- _Предложенный текст_
※
Музыкальные средства, поверьте, очень сильны. Они к вам в подкорку лезут, они под кожу вам залезают эти средства. Вы это чувствуете, а на сцене видите что-то совсем другое. И вы: «Не понимаю я это!» И в какой-то момент думаешь: закрою-ка я глаза и просто послушаю. Это страшно. Потому что в театр приходят смотреть и слушать. Сложнейшая задача режиссера — создать органическое единство.

Вот Отелло с Дездемоной поют любовный дуэт. Она говорит: ты мне рассказывал, как ты был рабом на галерах. А он: да-да, мне было тяжело. Она ему сочувствует, они любят друг друга. Вся музыка Верди наполнена трепетом, а режиссер решает: «Ну, они как будто бы сидят на Ривьере. У них шампанское в бокалах, и так они светски беседуют. И не надо тут этих страстей — безвкусица какая! Почитайте Чехова! Люди так не общаются». Да, потому что в опере есть музыка, которая диктует другую степень эмоциональной насыщенности на квадратный миллиметр времени. И она в разы больше, чем в литературе. И вот так вот холодно… Я знал одного исполнителя партии Отелло, великого, он много пел по всему миру. И он не находил у партнерши отклика. Она тоже сейчас известная певица. Она говорит: «Ну, что вы так сердитесь?» А он: «Я не могу ноты петь высокие! Мне нужна эмоция, а от тебя никакой эмоции нет». А она: «Ну, так поставлено: мы просто на Ривьере, люди богатые. Он — губернатор, она — его жена. Зачем вот эти эмоции?» Но они — любящие люди! Он ее потом убивает! Если они равнодушны друг к другу, он мог дать ей развод. Адвокаты отсудили бы какую-то часть. Здесь совсем не то! Это с кровью написано. С болью. С восторгом!
※
- _Исходные данные_
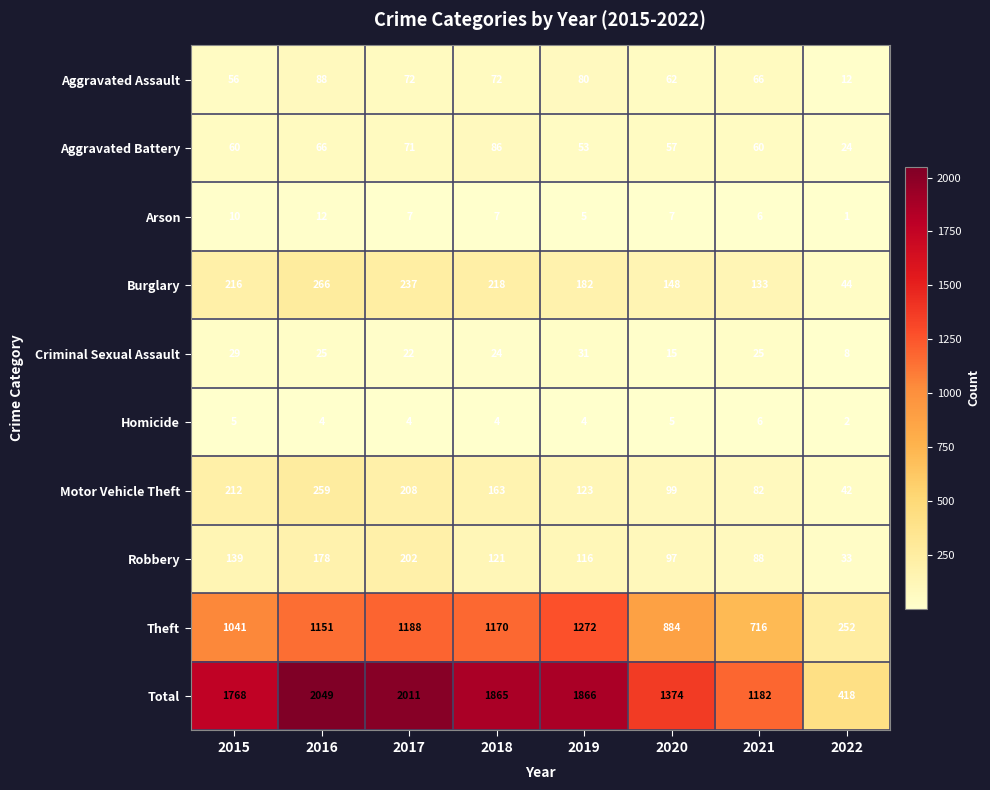

The Burglary series shows 148 at 2020. True or false?

True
※
- _Что требуется_
Выпишите без изменений фрагмент текста об опере, начиная со слов «Музыкальные средства, поверьте, очень» и заканчивая словами «создать органическое единство.».

- _Решение задания_
Музыкальные средства, поверьте, очень сильны. Они к вам в подкорку лезут, они под кожу вам залезают эти средства. Вы это чувствуете, а на сцене видите что-то совсем другое. И вы: «Не понимаю я это!» И в какой-то момент думаешь: закрою-ка я глаза и просто послушаю. Это страшно. Потому что в театр приходят смотреть и слушать. Сложнейшая задача режиссера — создать органическое единство.